- _Textausschnitt_:
◇ ◇ ◇ ◇

Doch nicht nur in Deutschland führen Putins Spione einen Schattenkrieg. Auch in osteuropäischen Ländern wie Lettland, Litauen oder Polen kam es zuletzt immer wieder zu Festnahmen. Und auch aus Großbritannien wurden zunehmende Aktivitäten des Kreml gemeldet.

Kalter Krieg zwischen Nato und Russland: Generalsekretär will Hilfe im Ukraine-Krieg forcieren

Die Nato selber führt dies eindeutig auf die Unterstützung der Ukraine in ihrem Angriffskrieg gegen Russland zurück. Doch von den Provokationen will sich das Militärbündnis nicht einschüchtern lassen, im Gegenteil. Nachdem Nato-Generalsekretär Jens Stoltenberg bereits Anfang der Woche deutlich gemacht hatte, dass die Nato trotz militärischer Erfolge von Russlands Armee an der Ukraine-Front nicht nachlassen werde, die Verteidiger mit Waffen und Munition zu versorgen, schickte die Allianz jetzt noch eine Warnung hinterher – und drohte Putin mit Konsequenzen.

◇ ◇ ◇ ◇

- _Datensatzauszug_:
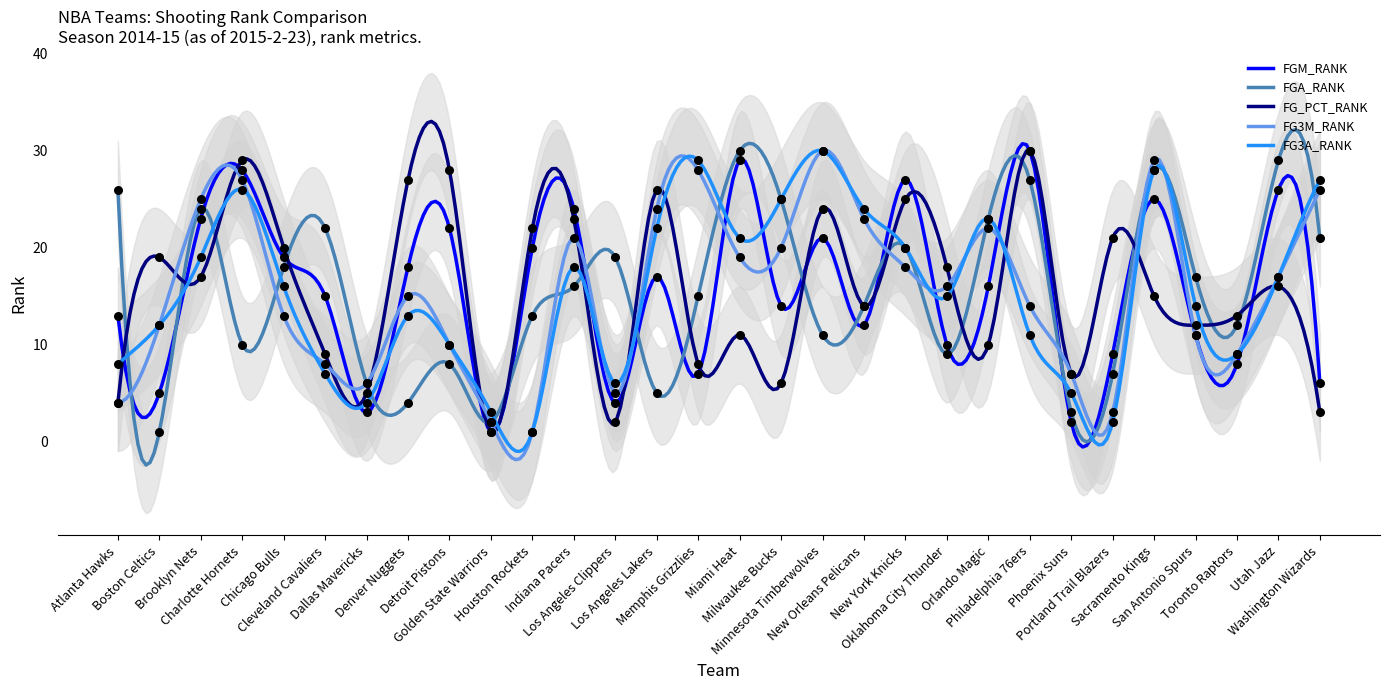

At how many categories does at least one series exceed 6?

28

◇ ◇ ◇ ◇

- _Zu bearbeitende Aufgaben_:
a) Gib bitte den Textausschnitt wortgetreu wieder, beginnend mit „Doch nicht nur“ und weiter bis einschließlich „des Kreml gemeldet.“.
b) Erkläre in ein bis drei Sätzen, worauf die Nato laut Textausschnitt den Schattenkrieg der russischen Spione zurückführt.

- _Lösungen_:
a)
Doch nicht nur in Deutschland führen Putins Spione einen Schattenkrieg. Auch in osteuropäischen Ländern wie Lettland, Litauen oder Polen kam es zuletzt immer wieder zu Festnahmen. Und auch aus Großbritannien wurden zunehmende Aktivitäten des Kreml gemeldet.

b) Die Nato führt ihn eindeutig auf die Unterstützung der Ukraine im Krieg mit Russland zurück.